=== READING TEXT ===
So they came up with what was, at face value, a very simple solution: They required that after Sept. 1, 1991, all prospective teachers have an academic major in order to be certified.

And they prohibited the state board of education from requiring those seeking certificates to take more than 18 undergraduate-credit hours in education--including student teaching.

That simple solution, however, has caused an explosion of anger and confusion among education-school faculty, who are rushing to reshape their programs s freshman class, which graduates in 1992.

Some deans predict that the changes--which will eliminate all undergraduate education majors--could cut their faculty in half.

Others worry that the new law will seriously hamper attempts to move teacher6preparation to the graduate level, as several national studies have suggested.

If individuals are allowed to become certified based on a maximum of 18 credit hours during their first four years of college, these educators argue, there will be no incentive for students to enroll in either extended five-year or so-called “fifth year” programs.

There is also some question about whether lawmakers intended to restrict all teacher preparation to the undergraduate level.

“It is an encroachment on the profession,” said James L. Williamson, dean of education at East Texas State University at Commerce.

“Can you imagine legislators restricting the preparation of a doctor or lawyer, and specifying the number of hours it would take?” he asked. “And yet they seem quite willing to do it for the preparation of teachers.”

“It really has put us in limbo,” added Peter J. Gilman, dean of education at Hardin-Simmons University and president of the Texas Association of Colleges for Teacher Education. “We’re sitting here advising students about what they should take and what they shouldn’t take, and we don’t have the final answer,” he said. “It makes the institution look as though it doesn’t know what it’s doing. And, in reality, we don’t.”

Myriad Interpretations

Conflicting rumors about how the state would interpret the law were rampant last week. The situation is particularly complex because of the many standards related to teacher training in Texas already in flux.

As one educator noted: “We’ve had as many interpretations as there are days between June 1 and Sept. 2.”

In 1984, the state board of education required public and private teacher-education programs to meet new standards by mid-1985, in order for their graduates to be certified.

Education schools scurried to implement those standards. But when the board was changed from an elected to an appointed one in mid-1984, the rules were put on hold.

This past summer, the new board adopted a revised set of standards that all teacher-education programs must meet by this coming September.

To make the standards comply with the new teacher-education law, the regulations require a “professional development” sequence of 18 semester hours, including six hours of core courses, six of methods courses, and six of field work.

In the past, such board standards have been minimum requirements, which institutions were encouraged to exceed. Schools could also choose to offer the credits at either the graduate or undergraduate level, or some combination of the two.

But many deans are worried that under the new law, the 18-hour requirement will be interpreted as the maximum number of pedagogy courses that can be offered at any level.

“When a regulatory agency begins to set maximums as well as minimums, they are impinging upon the responsibility of institutions of higher education,” said W. Robert Houston, associate dean for academic affairs at the University of Houston.

Meanwhile, the state board has not distributed documents describing the new standards--despite the upcoming deadline--because it is waiting for additional guidelines from the Texas Higher Education Coordinating Board.

Susan Barnes, director of teacher education for the Texas Education Agency, said the board is trying to avoid sending “too many mixed signals” to colleges and universities.
=== INPUT DATA ===
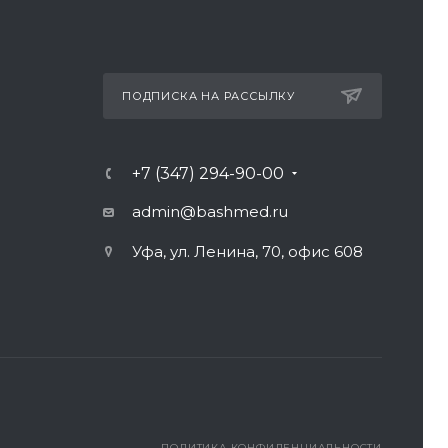
ПОДПИСКА НА РАССЫЛКУ
+7 (347) 294-90-00
admin@bashmed.ru
Уфа, ул. Ленина, 70, офис 608
ПОЛИТИКА КОНФИДЕНЦИАЛЬНОСТИ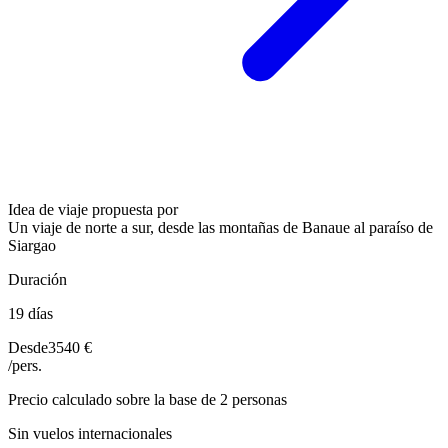
Idea de viaje propuesta por
Un viaje de norte a sur, desde las montañas de Banaue al paraíso de
Siargao
Duración
19 días
Desde
3540 €
/pers.
Precio calculado sobre la base de 2 personas
Sin vuelos internacionales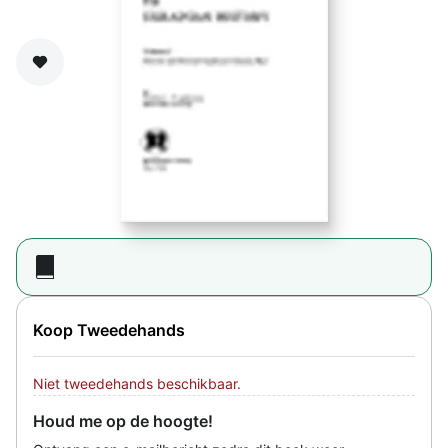
Zet op verlanglijst
Koop Tweedehands
Niet tweedehands beschikbaar.
Houd me op de hoogte!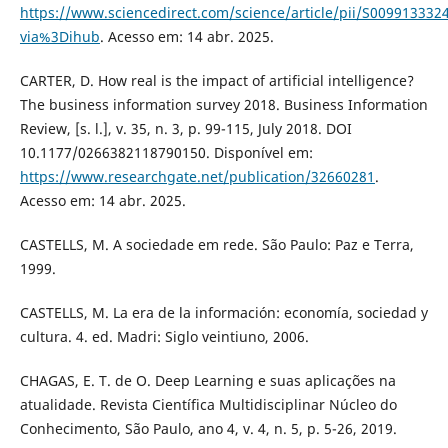
https://www.sciencedirect.com/science/article/pii/S009913332
via%3Dihub
. Acesso em: 14 abr. 2025.
CARTER, D. How real is the impact of artificial intelligence?
The business information survey 2018. Business Information
Review, [s. l.], v. 35, n. 3, p. 99-115, July 2018. DOI
10.1177/0266382118790150. Disponível em:
https://www.researchgate.net/publication/32660281
.
Acesso em: 14 abr. 2025.
CASTELLS, M. A sociedade em rede. São Paulo: Paz e Terra,
1999.
CASTELLS, M. La era de la información: economía, sociedad y
cultura. 4. ed. Madri: Siglo veintiuno, 2006.
CHAGAS, E. T. de O. Deep Learning e suas aplicações na
atualidade. Revista Científica Multidisciplinar Núcleo do
Conhecimento, São Paulo, ano 4, v. 4, n. 5, p. 5-26, 2019.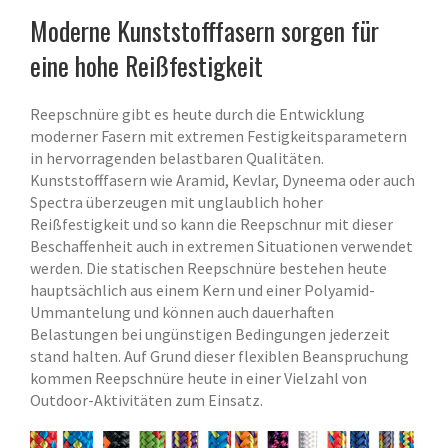
Moderne Kunststofffasern sorgen für
eine hohe Reißfestigkeit
Reepschnüre gibt es heute durch die Entwicklung
moderner Fasern mit extremen Festigkeitsparametern
in hervorragenden belastbaren Qualitäten.
Kunststofffasern wie Aramid, Kevlar, Dyneema oder auch
Spectra überzeugen mit unglaublich hoher
Reißfestigkeit und so kann die Reepschnur mit dieser
Beschaffenheit auch in extremen Situationen verwendet
werden. Die statischen Reepschnüre bestehen heute
hauptsächlich aus einem Kern und einer Polyamid-
Ummantelung und können auch dauerhaften
Belastungen bei ungünstigen Bedingungen jederzeit
stand halten. Auf Grund dieser flexiblen Beanspruchung
kommen Reepschnüre heute in einer Vielzahl von
Outdoor-Aktivitäten zum Einsatz.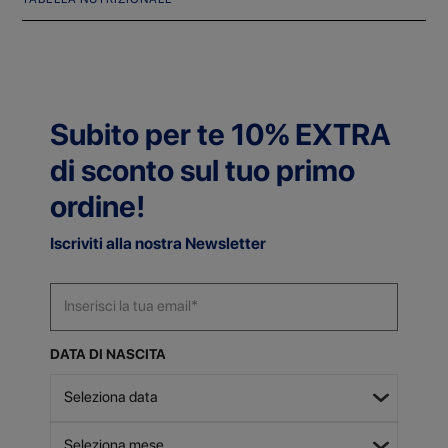
Subito per te 10% EXTRA
di sconto sul tuo primo
ordine!
Iscriviti alla nostra Newsletter
DATA DI NASCITA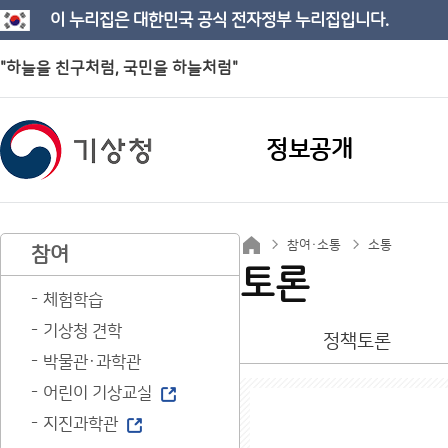
이 누리집은 대한민국 공식 전자정부 누리집입니다.
"하늘을 친구처럼, 국민을 하늘처럼"
정보공개
참여·소통
소통
참여
토론
체험학습
기상청 견학
정책토론
박물관·과학관
어린이 기상교실
지진과학관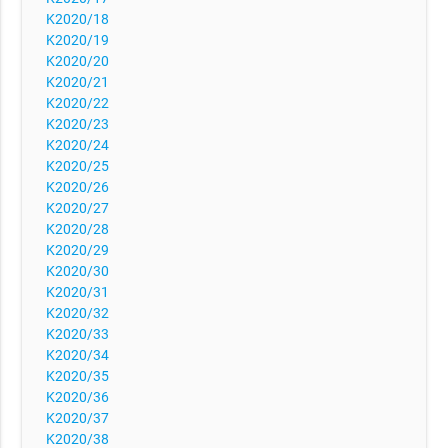
K2020/18
K2020/19
K2020/20
K2020/21
K2020/22
K2020/23
K2020/24
K2020/25
K2020/26
K2020/27
K2020/28
K2020/29
K2020/30
K2020/31
K2020/32
K2020/33
K2020/34
K2020/35
K2020/36
K2020/37
K2020/38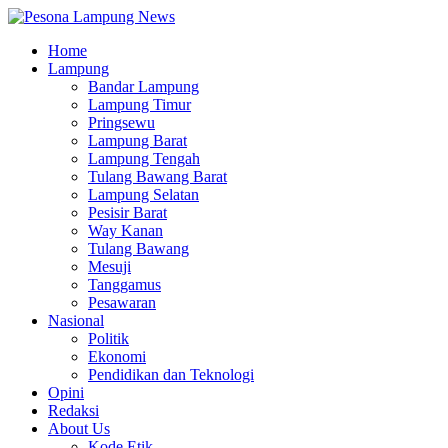
Home
Lampung
Bandar Lampung
Lampung Timur
Pringsewu
Lampung Barat
Lampung Tengah
Tulang Bawang Barat
Lampung Selatan
Pesisir Barat
Way Kanan
Tulang Bawang
Mesuji
Tanggamus
Pesawaran
Nasional
Politik
Ekonomi
Pendidikan dan Teknologi
Opini
Redaksi
About Us
Kode Etik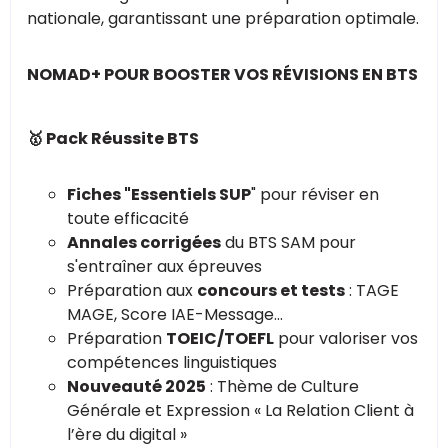
nationale, garantissant une préparation optimale.
NOMAD+ POUR BOOSTER VOS RÉVISIONS EN BTS
🥇 Pack Réussite BTS
Fiches "Essentiels SUP
" pour réviser en
toute efficacité
Annales corrigées
du BTS SAM pour
s'entraîner aux épreuves
Préparation aux
concours et tests
: TAGE
MAGE, Score IAE-Message...
Préparation
TOEIC/TOEFL
pour valoriser vos
compétences linguistiques
Nouveauté 2025
: Thème de Culture
Générale et Expression « La Relation Client à
l’ère du digital »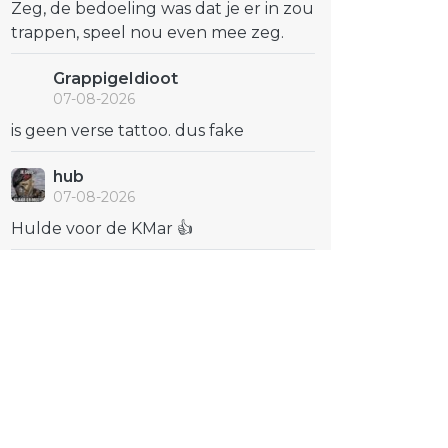
Zeg, de bedoeling was dat je er in zou
trappen, speel nou even mee zeg.
GrappigeIdioot
07-08-2026
is geen verse tattoo. dus fake
hub
07-08-2026
Hulde voor de KMar 👍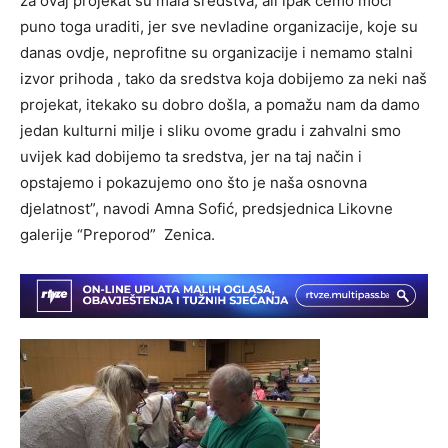
za ovaj projekat su mala sredstva, ali ipak ćemo moći
puno toga uraditi, jer sve nevladine organizacije, koje su
danas ovdje, neprofitne su organizacije i nemamo stalni
izvor prihoda , tako da sredstva koja dobijemo za neki naš
projekat, itekako su dobro došla, a pomažu nam da damo
jedan kulturni milje i sliku ovome gradu i zahvalni smo
uvijek kad dobijemo ta sredstva, jer na taj način i
opstajemo i pokazujemo ono što je naša osnovna
djelatnost”, navodi Amna Sofić, predsjednica Likovne
galerije “Preporod” Zenica.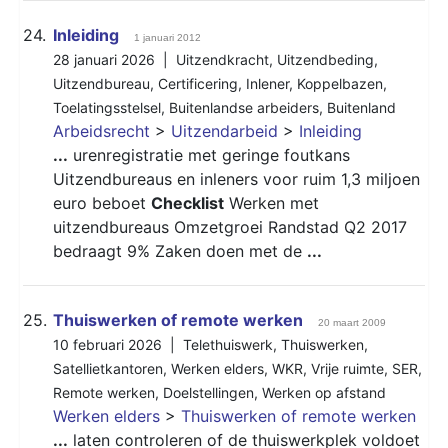
24.
Inleiding
1 januari 2012
28 januari 2026 |
Uitzendkracht
,
Uitzendbeding
,
Uitzendbureau
,
Certificering
,
Inlener
,
Koppelbazen
,
Toelatingsstelsel
,
Buitenlandse arbeiders
,
Buitenland
Arbeidsrecht
>
Uitzendarbeid
>
Inleiding
...
urenregistratie met geringe foutkans
Uitzendbureaus en inleners voor ruim 1,3 miljoen
euro beboet
Checklist
Werken met
uitzendbureaus Omzetgroei Randstad Q2 2017
bedraagt 9% Zaken doen met de
...
25.
Thuiswerken of remote werken
20 maart 2009
10 februari 2026 |
Telethuiswerk
,
Thuiswerken
,
Satellietkantoren
,
Werken elders
,
WKR
,
Vrije ruimte
,
SER
,
Remote werken
,
Doelstellingen
,
Werken op afstand
Werken elders
>
Thuiswerken of remote werken
...
laten controleren of de thuiswerkplek voldoet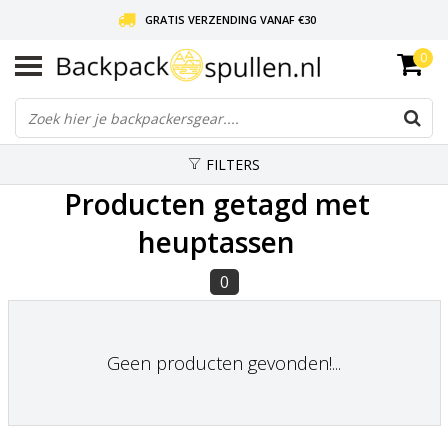
GRATIS VERZENDING VANAF €30
0
LIEFDE VOOR BACKPACKEN!
30 DAGEN GRATIS RETOUR
FILTERS
Producten getagd met
heuptassen
0
Geen producten gevonden!...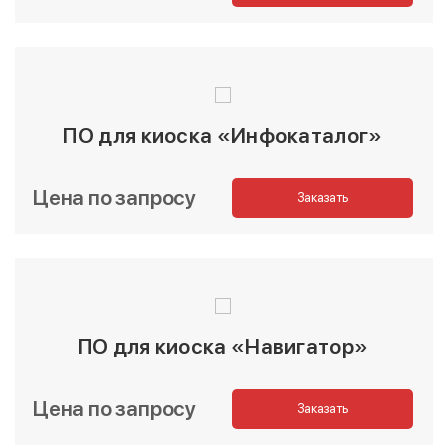
ПО для киоска «Инфокаталог»
Цена по запросу
Заказать
ПО для киоска «Навигатор»
Цена по запросу
Заказать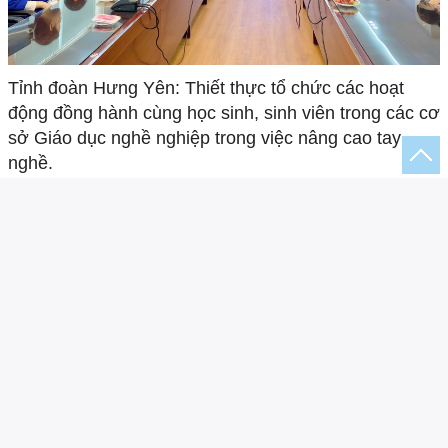
Tỉnh đoàn Hưng Yên: Thiết thực tổ chức các hoạt
động đồng hành cùng học sinh, sinh viên trong các cơ
sở Giáo dục nghề nghiệp trong việc nâng cao tay
nghề.
05/11/2025
Hưng Yên: Tổ chức Ngày hội “Tư vấn hướng
nghiệp và giới thiệu việc làm cho thanh thiếu
niên” tỉnh Hưng Yên năm 2024
27/03/2024
ĐOÀN TRUNG TÂM GDNN - GDTX ÂN THI
TỔ CHỨC CHƯƠNG TRÌNH TƯ VẤN
HƯỚNG NGHIỆP CHO HỌC SINH NĂM 2023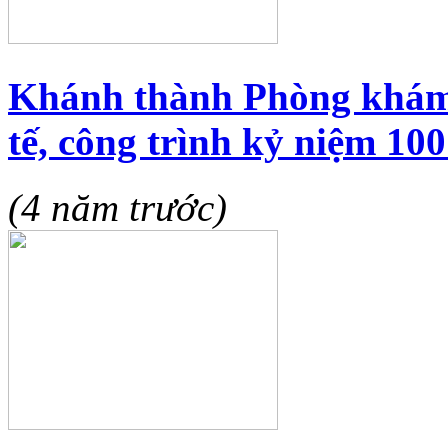
Khánh thành Phòng khám
tế, công trình kỷ niệm 10
(4 năm trước)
===
» **PROBLEMS TO WORK ON**:
**A.** In the article on the Texas teacher-education law, how is the 18-semester-hour "professional development" sequence divided?
**B.** Reproduce part of the article on the Texas teacher-education law: begin at the words "To make the" and stop after "of field work.".

» **RESPONSE LIST**:
**A.** It has six hours of core courses, six hours of methods courses, and six hours of field work.

**B.**
To make the standards comply with the new teacher-education law, the regulations require a “professional development” sequence of 18 semester hours, including six hours of core courses, six of methods courses, and six of field work.